Repeat each record below exactly, omitting whatever pictures appear in it.

======== Supplied material ========

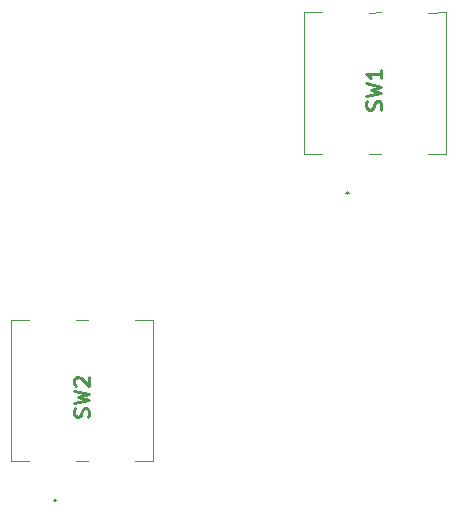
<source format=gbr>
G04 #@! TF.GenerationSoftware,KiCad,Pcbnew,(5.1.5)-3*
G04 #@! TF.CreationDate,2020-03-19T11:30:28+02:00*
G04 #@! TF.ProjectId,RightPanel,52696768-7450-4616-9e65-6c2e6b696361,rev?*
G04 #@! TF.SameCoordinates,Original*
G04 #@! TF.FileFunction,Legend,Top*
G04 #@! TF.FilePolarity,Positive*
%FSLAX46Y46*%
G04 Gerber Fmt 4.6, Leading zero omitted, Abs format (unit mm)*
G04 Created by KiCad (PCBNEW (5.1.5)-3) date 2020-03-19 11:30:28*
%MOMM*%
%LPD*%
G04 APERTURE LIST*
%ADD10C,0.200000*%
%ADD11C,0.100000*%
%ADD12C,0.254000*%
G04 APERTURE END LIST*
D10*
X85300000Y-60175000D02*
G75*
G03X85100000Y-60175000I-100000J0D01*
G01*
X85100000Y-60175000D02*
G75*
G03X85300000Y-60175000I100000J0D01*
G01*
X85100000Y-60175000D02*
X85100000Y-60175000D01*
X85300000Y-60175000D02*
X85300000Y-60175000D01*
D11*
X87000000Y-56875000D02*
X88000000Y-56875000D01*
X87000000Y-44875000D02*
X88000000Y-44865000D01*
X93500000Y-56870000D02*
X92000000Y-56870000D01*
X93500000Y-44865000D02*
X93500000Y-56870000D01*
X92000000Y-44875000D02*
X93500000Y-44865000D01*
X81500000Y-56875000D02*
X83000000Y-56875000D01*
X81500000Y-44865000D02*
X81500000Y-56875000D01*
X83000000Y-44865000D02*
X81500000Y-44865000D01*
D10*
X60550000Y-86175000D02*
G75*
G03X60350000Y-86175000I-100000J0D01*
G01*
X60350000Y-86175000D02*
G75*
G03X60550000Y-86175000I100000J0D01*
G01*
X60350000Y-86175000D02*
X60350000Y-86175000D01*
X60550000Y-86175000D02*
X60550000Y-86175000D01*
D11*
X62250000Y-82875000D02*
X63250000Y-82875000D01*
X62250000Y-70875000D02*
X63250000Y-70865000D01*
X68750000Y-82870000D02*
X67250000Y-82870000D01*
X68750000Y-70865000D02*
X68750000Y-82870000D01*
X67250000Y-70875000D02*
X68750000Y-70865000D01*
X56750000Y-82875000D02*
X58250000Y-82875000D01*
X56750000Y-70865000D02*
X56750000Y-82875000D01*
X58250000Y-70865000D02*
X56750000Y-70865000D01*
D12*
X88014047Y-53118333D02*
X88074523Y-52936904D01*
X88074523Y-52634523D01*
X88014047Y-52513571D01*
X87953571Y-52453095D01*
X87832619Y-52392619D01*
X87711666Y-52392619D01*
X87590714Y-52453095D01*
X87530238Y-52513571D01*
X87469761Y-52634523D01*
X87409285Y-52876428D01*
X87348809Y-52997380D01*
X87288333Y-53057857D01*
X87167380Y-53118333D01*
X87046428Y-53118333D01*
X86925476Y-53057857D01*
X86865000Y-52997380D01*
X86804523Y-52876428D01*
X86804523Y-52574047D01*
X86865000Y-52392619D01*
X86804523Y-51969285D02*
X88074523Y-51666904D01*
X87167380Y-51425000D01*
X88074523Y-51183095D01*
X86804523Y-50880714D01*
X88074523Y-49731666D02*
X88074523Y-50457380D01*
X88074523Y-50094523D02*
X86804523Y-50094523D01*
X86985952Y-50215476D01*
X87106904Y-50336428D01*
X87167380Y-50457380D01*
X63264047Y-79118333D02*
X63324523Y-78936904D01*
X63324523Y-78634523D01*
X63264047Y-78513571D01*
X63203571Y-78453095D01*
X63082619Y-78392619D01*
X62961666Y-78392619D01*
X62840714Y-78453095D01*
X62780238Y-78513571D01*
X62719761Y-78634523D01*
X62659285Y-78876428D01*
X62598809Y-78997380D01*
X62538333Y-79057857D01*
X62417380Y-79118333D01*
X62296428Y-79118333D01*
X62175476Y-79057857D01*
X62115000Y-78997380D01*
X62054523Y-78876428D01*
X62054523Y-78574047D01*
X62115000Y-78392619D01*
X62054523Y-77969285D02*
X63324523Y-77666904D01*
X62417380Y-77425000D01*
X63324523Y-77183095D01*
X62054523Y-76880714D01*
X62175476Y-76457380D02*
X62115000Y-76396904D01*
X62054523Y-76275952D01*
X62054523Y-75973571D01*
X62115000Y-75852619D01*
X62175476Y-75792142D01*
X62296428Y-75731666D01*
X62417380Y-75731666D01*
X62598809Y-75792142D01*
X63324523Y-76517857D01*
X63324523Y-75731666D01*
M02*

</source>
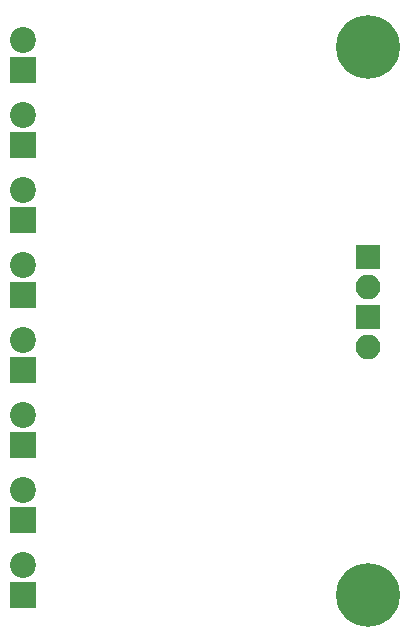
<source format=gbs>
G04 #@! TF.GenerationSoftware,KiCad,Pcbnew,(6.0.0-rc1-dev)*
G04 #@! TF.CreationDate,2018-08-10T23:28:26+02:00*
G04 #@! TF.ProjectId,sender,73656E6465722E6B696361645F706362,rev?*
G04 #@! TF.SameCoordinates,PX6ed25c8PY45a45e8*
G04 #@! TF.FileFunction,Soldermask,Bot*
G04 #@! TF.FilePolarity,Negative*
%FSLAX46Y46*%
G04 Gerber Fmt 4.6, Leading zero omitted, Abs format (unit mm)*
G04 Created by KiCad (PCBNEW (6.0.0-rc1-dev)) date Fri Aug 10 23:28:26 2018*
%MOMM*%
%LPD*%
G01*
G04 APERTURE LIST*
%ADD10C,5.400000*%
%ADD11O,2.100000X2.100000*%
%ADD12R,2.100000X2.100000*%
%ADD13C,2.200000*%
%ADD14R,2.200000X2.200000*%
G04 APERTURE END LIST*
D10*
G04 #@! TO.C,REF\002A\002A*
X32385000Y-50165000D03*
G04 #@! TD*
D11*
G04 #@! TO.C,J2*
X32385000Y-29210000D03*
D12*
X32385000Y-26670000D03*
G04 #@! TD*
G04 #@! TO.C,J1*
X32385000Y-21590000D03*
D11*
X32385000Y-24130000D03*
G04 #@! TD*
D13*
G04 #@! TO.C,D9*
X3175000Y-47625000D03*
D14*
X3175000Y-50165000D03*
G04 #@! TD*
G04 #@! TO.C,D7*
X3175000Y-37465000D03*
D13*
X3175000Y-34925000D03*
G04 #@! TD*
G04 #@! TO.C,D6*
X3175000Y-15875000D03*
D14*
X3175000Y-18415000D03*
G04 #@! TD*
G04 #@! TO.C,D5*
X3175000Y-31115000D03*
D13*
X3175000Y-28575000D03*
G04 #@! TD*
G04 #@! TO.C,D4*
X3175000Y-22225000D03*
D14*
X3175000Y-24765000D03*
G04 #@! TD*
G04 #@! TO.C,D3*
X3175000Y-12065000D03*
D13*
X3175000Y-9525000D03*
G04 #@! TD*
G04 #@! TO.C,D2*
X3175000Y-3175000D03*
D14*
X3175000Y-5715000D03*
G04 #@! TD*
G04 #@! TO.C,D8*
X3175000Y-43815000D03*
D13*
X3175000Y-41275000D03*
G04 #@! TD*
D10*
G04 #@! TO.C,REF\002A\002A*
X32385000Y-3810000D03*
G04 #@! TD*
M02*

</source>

========

Written reply
<source format=gbr>
G04 #@! TF.GenerationSoftware,KiCad,Pcbnew,(5.1.5)-3*
G04 #@! TF.CreationDate,2020-03-19T11:30:28+02:00*
G04 #@! TF.ProjectId,RightPanel,52696768-7450-4616-9e65-6c2e6b696361,rev?*
G04 #@! TF.SameCoordinates,Original*
G04 #@! TF.FileFunction,Legend,Top*
G04 #@! TF.FilePolarity,Positive*
%FSLAX46Y46*%
G04 Gerber Fmt 4.6, Leading zero omitted, Abs format (unit mm)*
G04 Created by KiCad (PCBNEW (5.1.5)-3) date 2020-03-19 11:30:28*
%MOMM*%
%LPD*%
G04 APERTURE LIST*
%ADD10C,0.200000*%
%ADD11C,0.100000*%
%ADD12C,0.254000*%
G04 APERTURE END LIST*
D10*
X85300000Y-60175000D02*
G75*
G03X85100000Y-60175000I-100000J0D01*
G01*
X85100000Y-60175000D02*
G75*
G03X85300000Y-60175000I100000J0D01*
G01*
X85100000Y-60175000D02*
X85100000Y-60175000D01*
X85300000Y-60175000D02*
X85300000Y-60175000D01*
D11*
X87000000Y-56875000D02*
X88000000Y-56875000D01*
X87000000Y-44875000D02*
X88000000Y-44865000D01*
X93500000Y-56870000D02*
X92000000Y-56870000D01*
X93500000Y-44865000D02*
X93500000Y-56870000D01*
X92000000Y-44875000D02*
X93500000Y-44865000D01*
X81500000Y-56875000D02*
X83000000Y-56875000D01*
X81500000Y-44865000D02*
X81500000Y-56875000D01*
X83000000Y-44865000D02*
X81500000Y-44865000D01*
D10*
X60550000Y-86175000D02*
G75*
G03X60350000Y-86175000I-100000J0D01*
G01*
X60350000Y-86175000D02*
G75*
G03X60550000Y-86175000I100000J0D01*
G01*
X60350000Y-86175000D02*
X60350000Y-86175000D01*
X60550000Y-86175000D02*
X60550000Y-86175000D01*
D11*
X62250000Y-82875000D02*
X63250000Y-82875000D01*
X62250000Y-70875000D02*
X63250000Y-70865000D01*
X68750000Y-82870000D02*
X67250000Y-82870000D01*
X68750000Y-70865000D02*
X68750000Y-82870000D01*
X67250000Y-70875000D02*
X68750000Y-70865000D01*
X56750000Y-82875000D02*
X58250000Y-82875000D01*
X56750000Y-70865000D02*
X56750000Y-82875000D01*
X58250000Y-70865000D02*
X56750000Y-70865000D01*
D12*
X88014047Y-53118333D02*
X88074523Y-52936904D01*
X88074523Y-52634523D01*
X88014047Y-52513571D01*
X87953571Y-52453095D01*
X87832619Y-52392619D01*
X87711666Y-52392619D01*
X87590714Y-52453095D01*
X87530238Y-52513571D01*
X87469761Y-52634523D01*
X87409285Y-52876428D01*
X87348809Y-52997380D01*
X87288333Y-53057857D01*
X87167380Y-53118333D01*
X87046428Y-53118333D01*
X86925476Y-53057857D01*
X86865000Y-52997380D01*
X86804523Y-52876428D01*
X86804523Y-52574047D01*
X86865000Y-52392619D01*
X86804523Y-51969285D02*
X88074523Y-51666904D01*
X87167380Y-51425000D01*
X88074523Y-51183095D01*
X86804523Y-50880714D01*
X88074523Y-49731666D02*
X88074523Y-50457380D01*
X88074523Y-50094523D02*
X86804523Y-50094523D01*
X86985952Y-50215476D01*
X87106904Y-50336428D01*
X87167380Y-50457380D01*
X63264047Y-79118333D02*
X63324523Y-78936904D01*
X63324523Y-78634523D01*
X63264047Y-78513571D01*
X63203571Y-78453095D01*
X63082619Y-78392619D01*
X62961666Y-78392619D01*
X62840714Y-78453095D01*
X62780238Y-78513571D01*
X62719761Y-78634523D01*
X62659285Y-78876428D01*
X62598809Y-78997380D01*
X62538333Y-79057857D01*
X62417380Y-79118333D01*
X62296428Y-79118333D01*
X62175476Y-79057857D01*
X62115000Y-78997380D01*
X62054523Y-78876428D01*
X62054523Y-78574047D01*
X62115000Y-78392619D01*
X62054523Y-77969285D02*
X63324523Y-77666904D01*
X62417380Y-77425000D01*
X63324523Y-77183095D01*
X62054523Y-76880714D01*
X62175476Y-76457380D02*
X62115000Y-76396904D01*
X62054523Y-76275952D01*
X62054523Y-75973571D01*
X62115000Y-75852619D01*
X62175476Y-75792142D01*
X62296428Y-75731666D01*
X62417380Y-75731666D01*
X62598809Y-75792142D01*
X63324523Y-76517857D01*
X63324523Y-75731666D01*
M02*

</source>
<source format=gbs>
G04 #@! TF.GenerationSoftware,KiCad,Pcbnew,(6.0.0-rc1-dev)*
G04 #@! TF.CreationDate,2018-08-10T23:28:26+02:00*
G04 #@! TF.ProjectId,sender,73656E6465722E6B696361645F706362,rev?*
G04 #@! TF.SameCoordinates,PX6ed25c8PY45a45e8*
G04 #@! TF.FileFunction,Soldermask,Bot*
G04 #@! TF.FilePolarity,Negative*
%FSLAX46Y46*%
G04 Gerber Fmt 4.6, Leading zero omitted, Abs format (unit mm)*
G04 Created by KiCad (PCBNEW (6.0.0-rc1-dev)) date Fri Aug 10 23:28:26 2018*
%MOMM*%
%LPD*%
G01*
G04 APERTURE LIST*
%ADD10C,5.400000*%
%ADD11O,2.100000X2.100000*%
%ADD12R,2.100000X2.100000*%
%ADD13C,2.200000*%
%ADD14R,2.200000X2.200000*%
G04 APERTURE END LIST*
D10*
G04 #@! TO.C,REF\002A\002A*
X32385000Y-50165000D03*
G04 #@! TD*
D11*
G04 #@! TO.C,J2*
X32385000Y-29210000D03*
D12*
X32385000Y-26670000D03*
G04 #@! TD*
G04 #@! TO.C,J1*
X32385000Y-21590000D03*
D11*
X32385000Y-24130000D03*
G04 #@! TD*
D13*
G04 #@! TO.C,D9*
X3175000Y-47625000D03*
D14*
X3175000Y-50165000D03*
G04 #@! TD*
G04 #@! TO.C,D7*
X3175000Y-37465000D03*
D13*
X3175000Y-34925000D03*
G04 #@! TD*
G04 #@! TO.C,D6*
X3175000Y-15875000D03*
D14*
X3175000Y-18415000D03*
G04 #@! TD*
G04 #@! TO.C,D5*
X3175000Y-31115000D03*
D13*
X3175000Y-28575000D03*
G04 #@! TD*
G04 #@! TO.C,D4*
X3175000Y-22225000D03*
D14*
X3175000Y-24765000D03*
G04 #@! TD*
G04 #@! TO.C,D3*
X3175000Y-12065000D03*
D13*
X3175000Y-9525000D03*
G04 #@! TD*
G04 #@! TO.C,D2*
X3175000Y-3175000D03*
D14*
X3175000Y-5715000D03*
G04 #@! TD*
G04 #@! TO.C,D8*
X3175000Y-43815000D03*
D13*
X3175000Y-41275000D03*
G04 #@! TD*
D10*
G04 #@! TO.C,REF\002A\002A*
X32385000Y-3810000D03*
G04 #@! TD*
M02*

</source>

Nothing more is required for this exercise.